(CNN) – Mars has its own version of the Grand Canyon, and scientists have discovered this dramatic feature as “significant amounts of water,” according to the European Space Agency, which discovered the orbit around the red planet.
Exomars Trace Case Orbiter, launched in 2016 as a joint venture between the European Space Agency and Roscosmos, discovered water in the Walls Marineris on Mars. This valley structure is 10 times longer, five times deeper and 20 times wider than the Grand Canyon.
The water is below the surface of the valley system and is detected by the orbiter’s FREND instrument or fine resolution epidermal neutron detector. The instrument is capable of mapping hydrogen in meters above the Martian soil.
Most of the water in the polar regions of Mars freezes into ice. Walls Marineris is located south of the equator Planet, The temperature is usually not cold enough to stay in the water ice.
Observations were collected by Orbiter between May 2018 and February 2021. Previously, other orbiters searched for water beneath the surface of Mars and found small volumes under the dust of Mars. A study describing the findings, published Wednesday in Icarus magazine.
“With (Trace Case Orbiter) we can look up to a meter below this layer of dust and see what’s really going on beneath the surface of Mars, and more importantly, we can not find ‘oases’ full of water.” Igor Mitrofanov said in a statement.
FREND revealed an unusually high level of hydrogen in the vast Valles Marineris Valley system: up to 40% of the surface-to-surface material in this region appears to be water, assuming that the hydrogen we see is bound to water molecules.
To put this forward, this area is approximately the size of the Netherlands.
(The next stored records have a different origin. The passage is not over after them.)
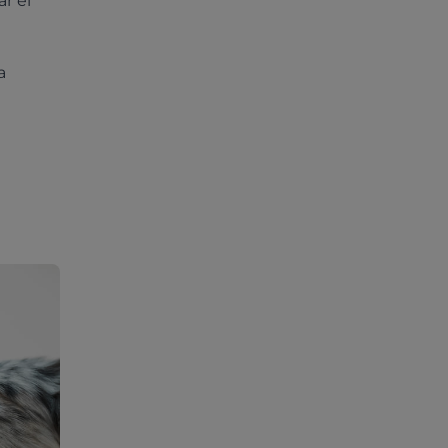
ar el
a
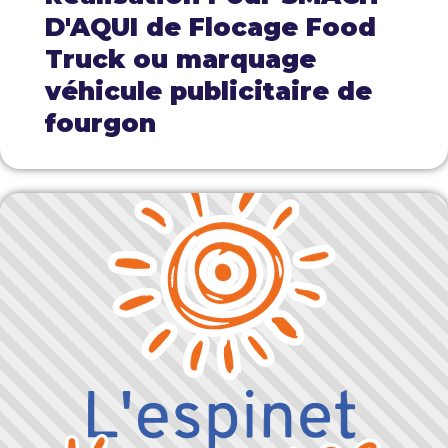
D'AQUI de Flocage Food
Truck ou marquage
véhicule publicitaire de
fourgon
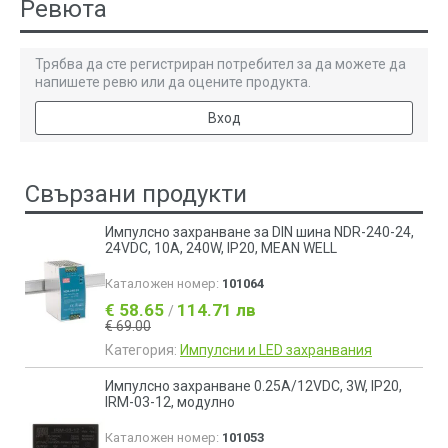
Ревюта
Трябва да сте регистриран потребител за да можете да
напишете ревю или да оцените продукта.
Вход
Свързани продукти
Импулсно захранване за DIN шина NDR-240-24,
24VDC, 10A, 240W, IP20, MEAN WELL
Каталожен номер:
101064
€ 58.65
114.71 лв
/
€ 69.00
Категория:
Импулсни и LED захранвания
Импулсно захранване 0.25A/12VDC, 3W, IP20,
IRM-03-12, модулно
Каталожен номер:
101053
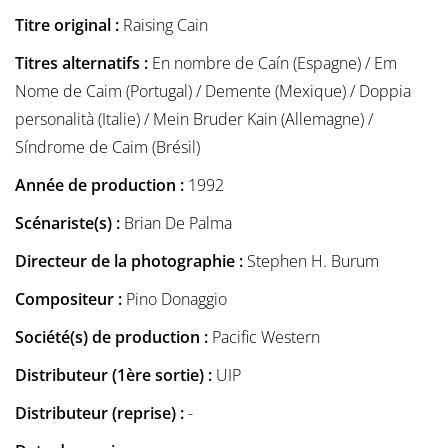
Titre original :
Raising Cain
Titres alternatifs :
En nombre de Caín (Espagne) / Em
Nome de Caim (Portugal) / Demente (Mexique) / Doppia
personalità (Italie) / Mein Bruder Kain (Allemagne) /
Síndrome de Caim (Brésil)
Année de production :
1992
Scénariste(s) :
Brian De Palma
Directeur de la photographie :
Stephen H. Burum
Compositeur :
Pino Donaggio
Société(s) de production :
Pacific Western
Distributeur (1ère sortie) :
UIP
Distributeur (reprise) :
-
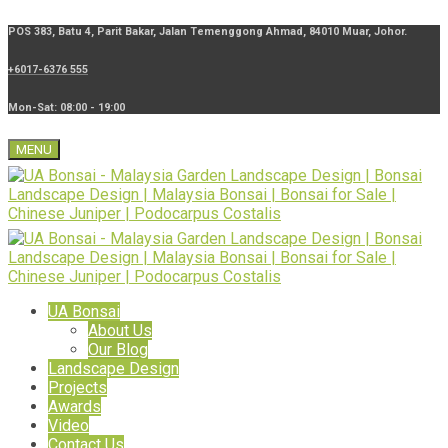
POS 383, Batu 4, Parit Bakar, Jalan Temenggong Ahmad, 84010 Muar, Johor.
+6017-6376 555
Mon-Sat: 08:00 - 19:00
MENU
UA Bonsai
About Us
Our Blog
Landscape Design
Projects
Awards
Video
Contact Us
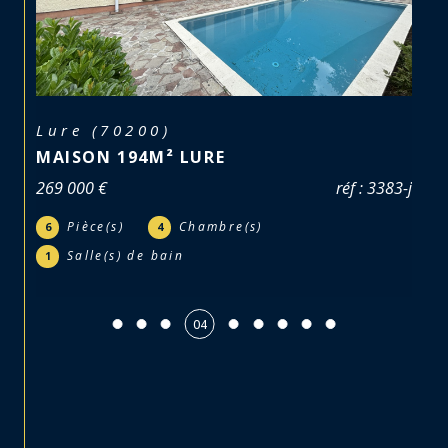
Lure (70200)
MAISON 194M² LURE
269 000 €
réf : 3383-j
Pièce(s)
Chambre(s)
6
4
Salle(s) de bain
1
04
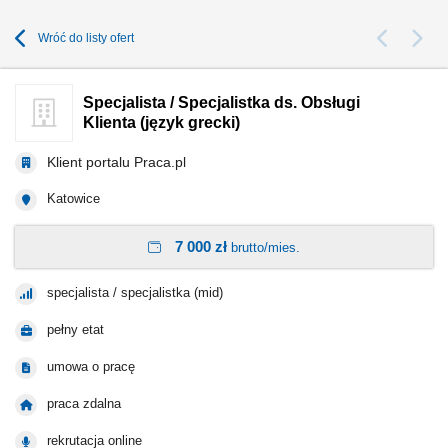
Wróć do listy ofert
Specjalista / Specjalistka ds. Obsługi
Klienta (język grecki)
Klient portalu Praca.pl
Katowice
7 000 zł
brutto/mies.
specjalista / specjalistka (mid)
pełny etat
umowa o pracę
praca zdalna
rekrutacja online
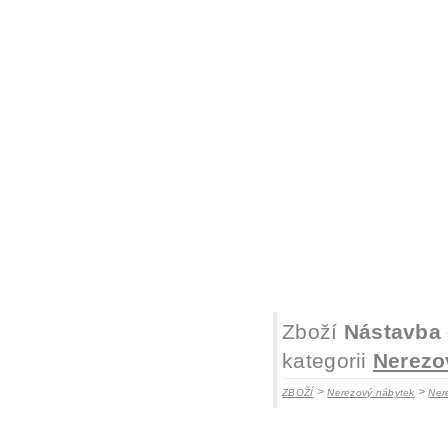
Zboží
Nástavba 
kategorii
Nerezo
>
>
ZBOŽÍ
Nerezový nábytek
Ner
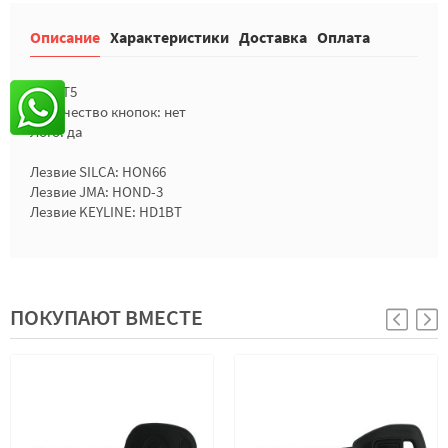
Описание
Характеристики
Доставка
Оплата
Чип: T5
Количество кнопок: нет
Лого: да
Лезвие SILCA: HON66
Лезвие JMA: HOND-3
Лезвие KEYLINE: HD1BT
ПОКУПАЮТ ВМЕСТЕ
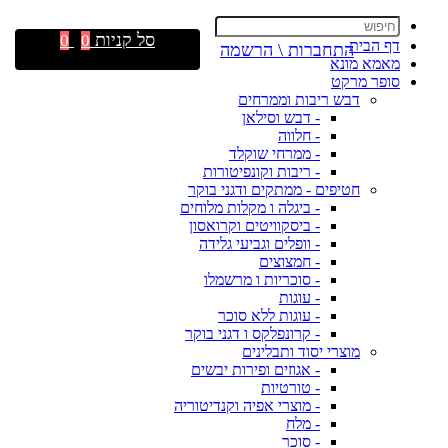
סל קניות
0
0
דף הבית
התחברות \ הרשמה
מאמא מונא
סופר מרקט
דבש ריבות וממרחים
- דבש וסילאן
- חלווה
- ממרחי שוקלד
- ריבות וקונפיטורות
חטיפים - ממתקים ודגני בוקר
- ביגלה ו מקלות מלוחים
- ביסקוויטים וקרואסון
- וופלים וגביעי גלידה
- חמצוצים
- סוכריות ו מרשמלו
- עוגות
- עוגות ללא סוכר
- קרונפלקס ו דגני בוקר
מוצרי יסוד ותבלינים
- אגוזים ופירות יבשים
- טורטיות
- מוצרי אפיה וקנדיטוריה
- מלח
- סוכר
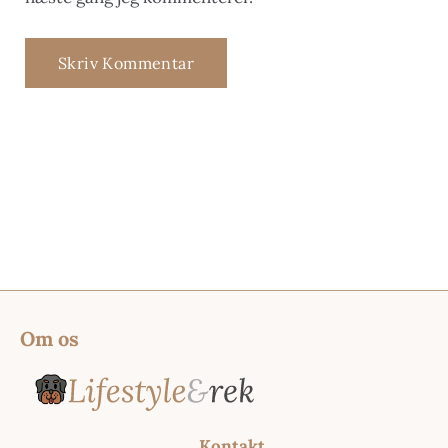
Om os
Kontakt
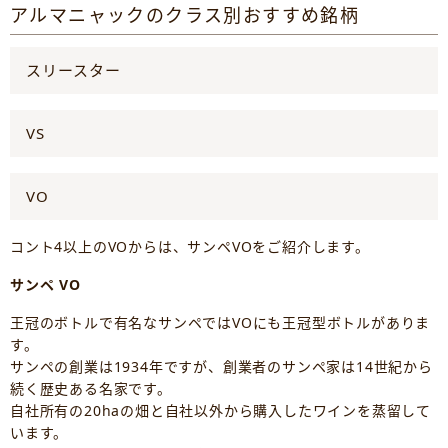
アルマニャックのクラス別おすすめ銘柄
スリースター
VS
VO
コント4以上のVOからは、サンペVOをご紹介します。
サンペ VO
王冠のボトルで有名なサンペではVOにも王冠型ボトルがありま
す。
サンペの創業は1934年ですが、創業者のサンペ家は14世紀から
続く歴史ある名家です。
自社所有の20haの畑と自社以外から購入したワインを蒸留して
います。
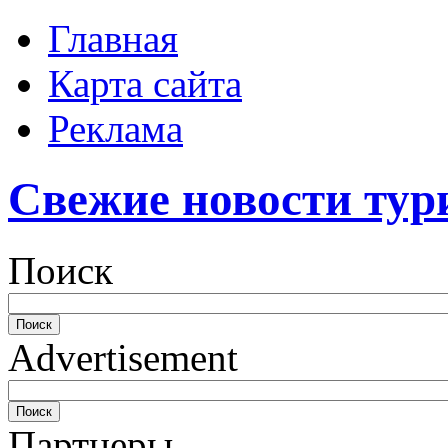
Главная
Карта сайта
Реклама
Свежие новости тур
Поиск
Advertisement
Партнеры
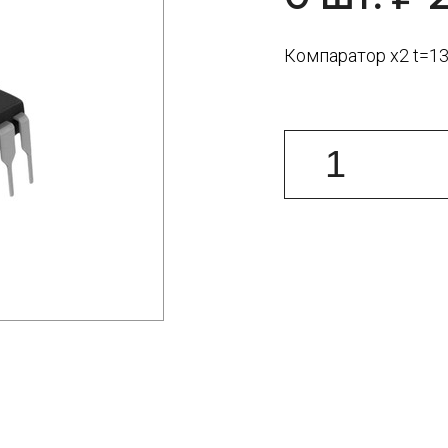
Компаратор х2 t=13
It overflows with Candor Chaos, a network of valleys within the canyon system.
The FREND instrument searches for neutrons to map the hydrogen content in Martian soil. “We can know how much water there is in a soil by looking at the neutrons it emits,” said Alexei Malakov, a senior scientist at the Russian Academy of Sciences’ Space Research Institute.
This is because high-energy particles called “galactic cosmic rays” collide with Mars to form neutrons; dry soil emits more neutrons than wet ones, “he explained in the same report.
“We found that a central part of the Walls Marineris was filled with water, more water than we expected. It’s very similar to the permafrost areas on Earth.
The tool’s unique tracking capabilities allowed the team to locate previously hidden water, Malakov said. It may be ice water or water mixed with minerals in the soil. But scientists believe the ice is high because there is little water in the minerals in this place.
Mars has a high temperature near the equator, so researchers believe there must be a special combination of conditions that allow water to stay and replenish itself.
“This discovery is an exciting first step, but more observations are needed to determine for sure what kind of water we are dealing with,” Hakan Swethem, a former Orbiter project scientist, said in a statement.
“This discovery demonstrates the incomparable capabilities of TGO instruments that allow us to ‘see’ below the surface of Mars, and reveals a large, shallow and easily exploitable reservoir in this part of Mars.”
Future missions to Mars will land at low latitudes. This discovery at Valles Marineris highlights the feature as an enigmatic site for potential human exploration in the years to come, especially as this water will be more accessible than other previously discovered groundwater sources.
“To know more about how and where water is on Mars, it is essential to understand what happened to the water that once abounded on Mars, and to help identify possible living conditions, possible signs of past life, and early organic matter. Tuesdays, ESA’s ExoMars Trace Gas Orbiter project scientist Colin Wilson said in a statement.
In 2022, the Rover Europe Rosalind Franklin And the Russian surface site Kazakh is expected to land on Mars in 2023. The rover will drill beneath the surface of Mars in search of organic matter that would reveal if there was ever life on Mars. The rover will explore the Oxia Planum, which was once the site of ancient exposed clay-filled rocks exposed to water.